## [WORK INSTRUCTIONS]
If pictures are present, leave them out, and copy the data word for word.

## [DATA SHOWN]
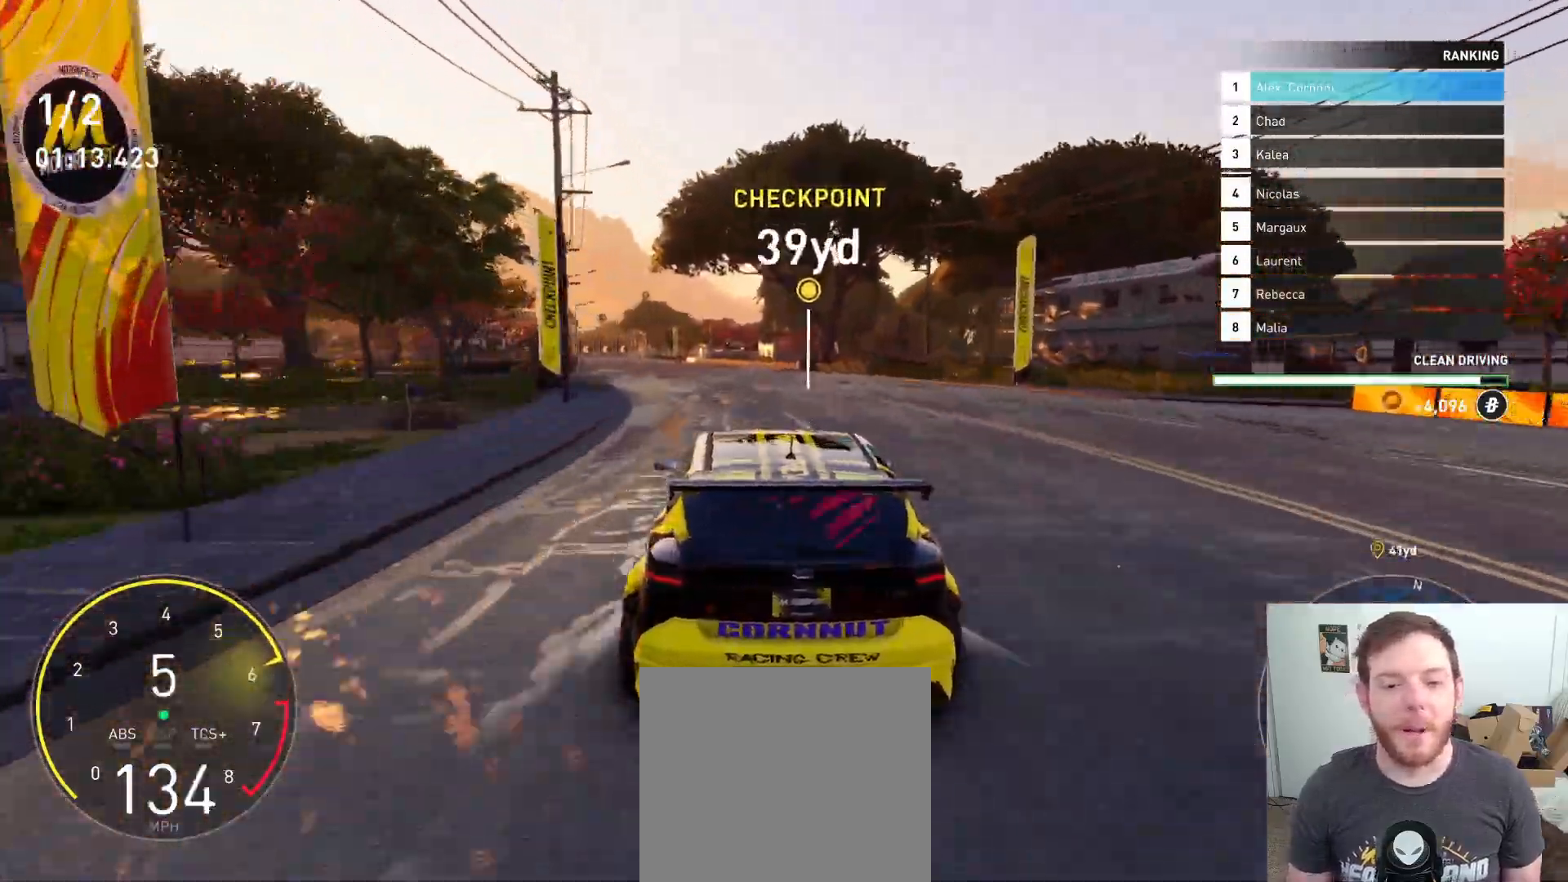
{"buttons": ["R2"], "left_stick": "center", "right_stick": "center", "events": [[133, "left_stick", "left"], [333, "left_stick", "center"]]}
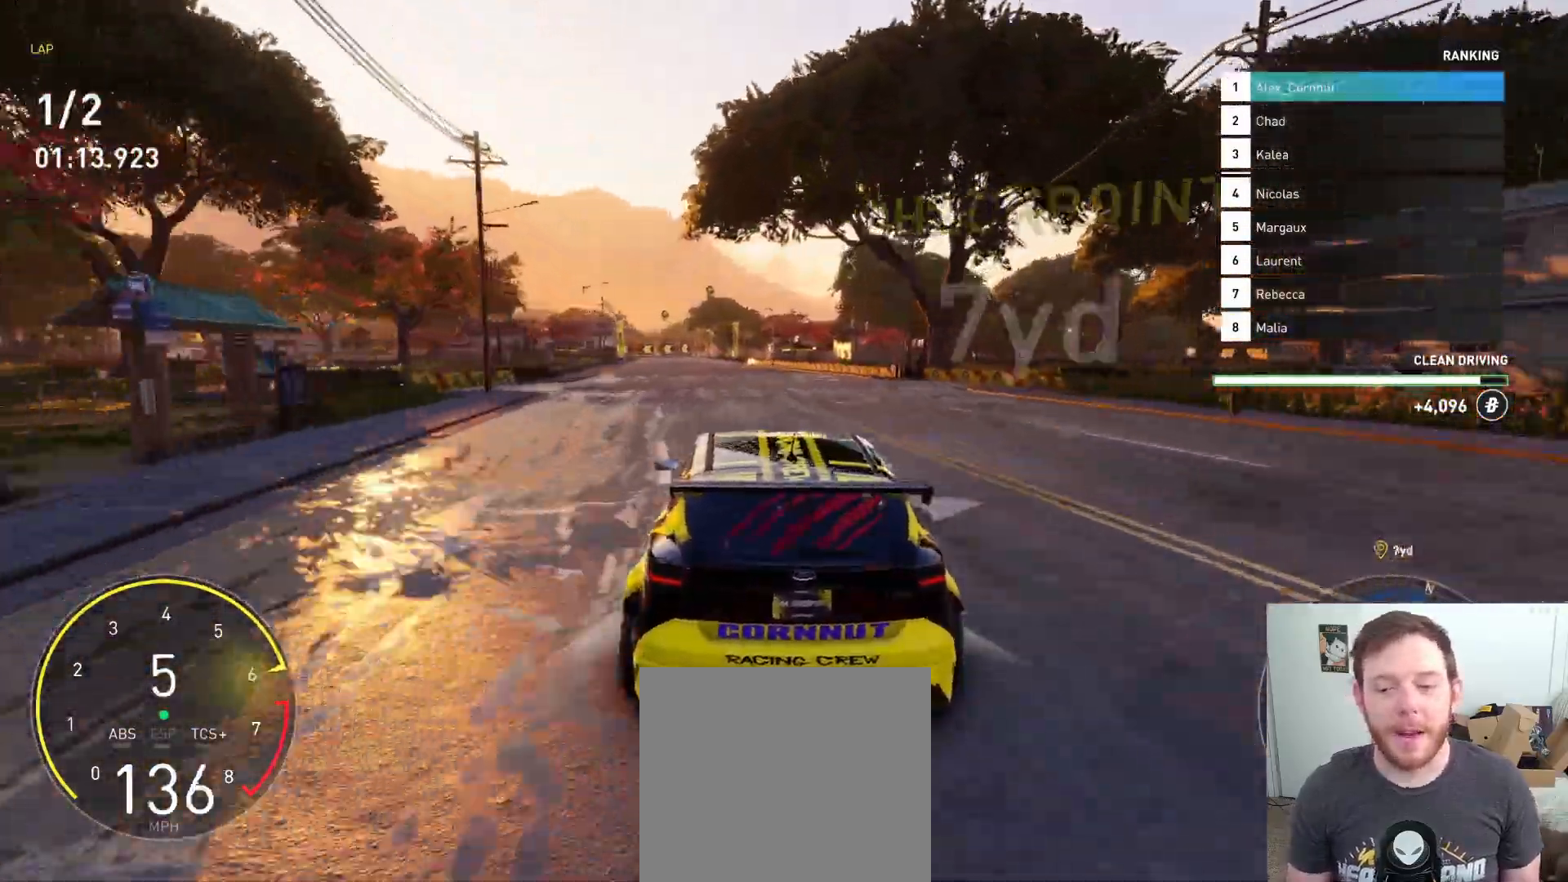
{"buttons": ["R2"], "left_stick": "center", "right_stick": "center", "events": []}
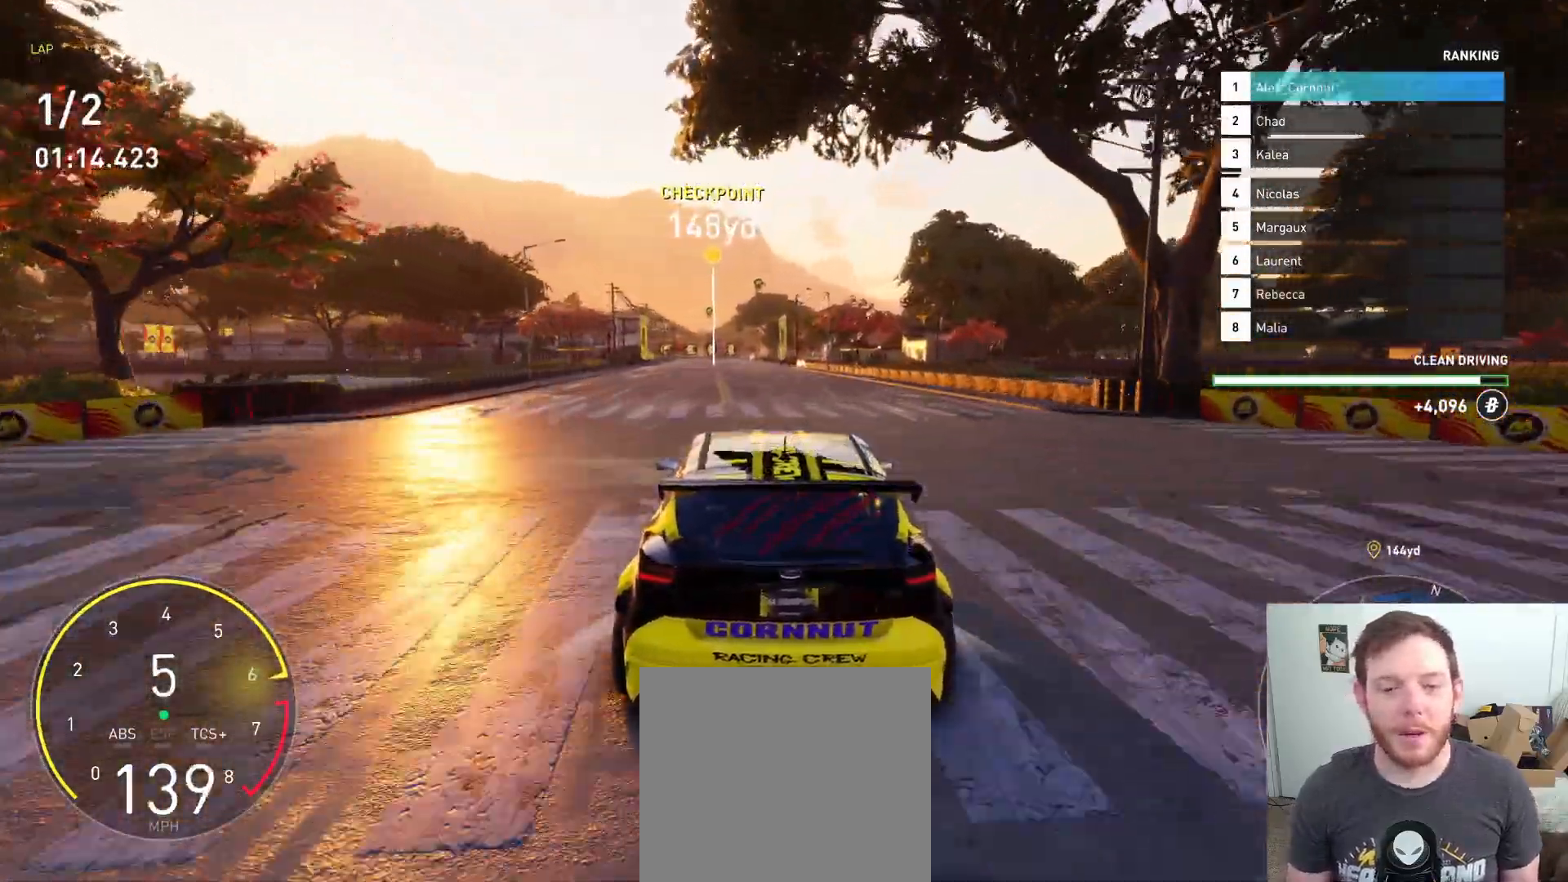
{"buttons": ["R2"], "left_stick": "center", "right_stick": "center", "events": []}
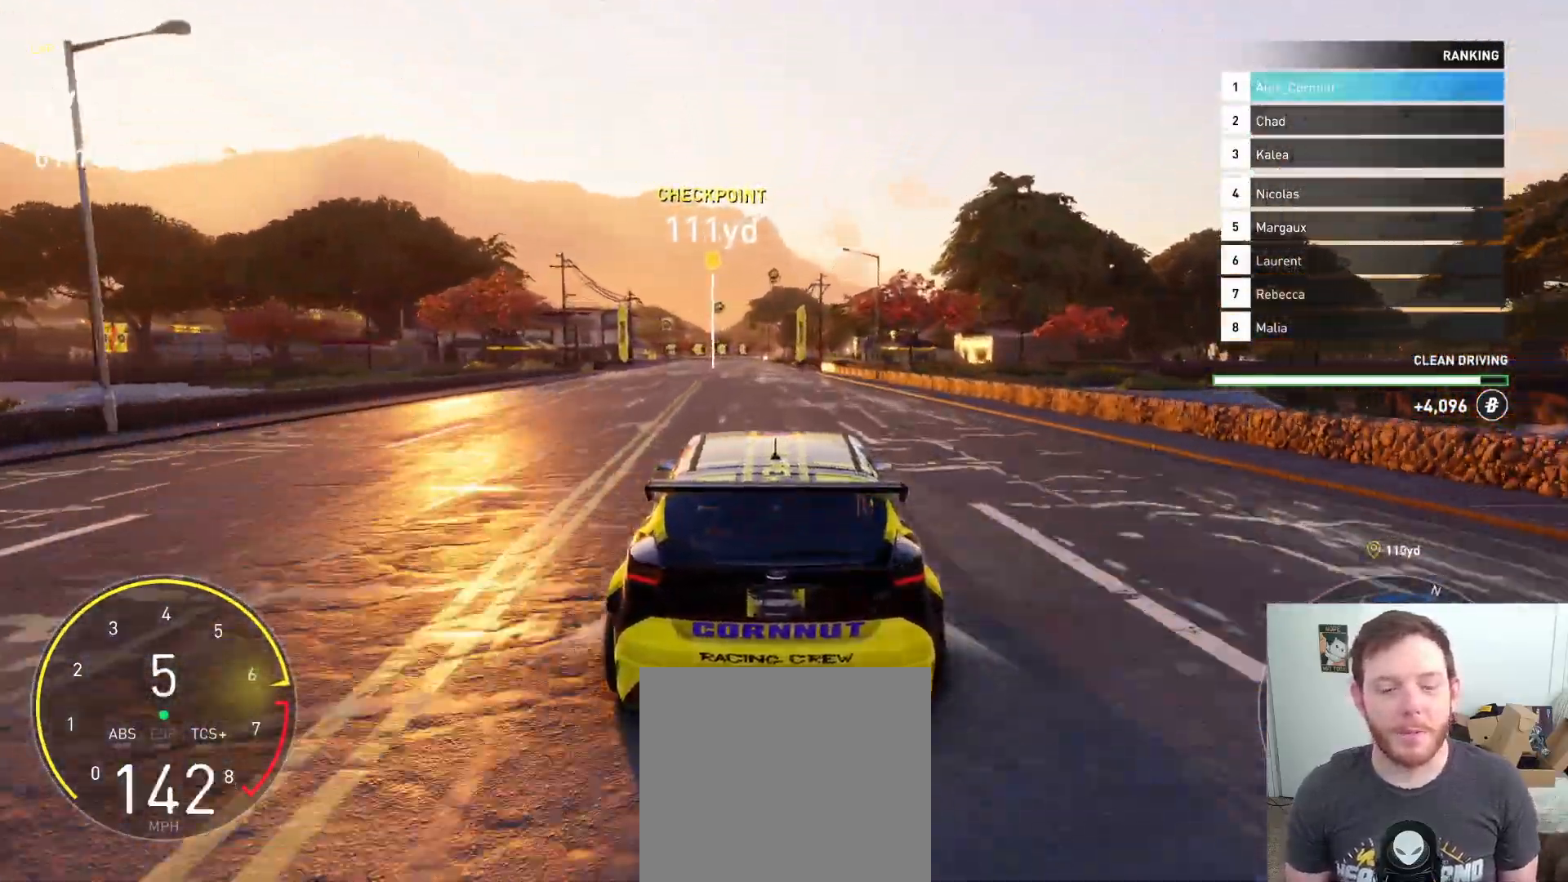
{"buttons": ["R2"], "left_stick": "center", "right_stick": "center", "events": []}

## [ANSWER FOR THIS EXERCISE]
{"buttons": ["R2"], "left_stick": "center", "right_stick": "center", "events": [[133, "left_stick", "left"], [333, "left_stick", "center"]]}
{"buttons": ["R2"], "left_stick": "center", "right_stick": "center", "events": []}
{"buttons": ["R2"], "left_stick": "center", "right_stick": "center", "events": []}
{"buttons": ["R2"], "left_stick": "center", "right_stick": "center", "events": []}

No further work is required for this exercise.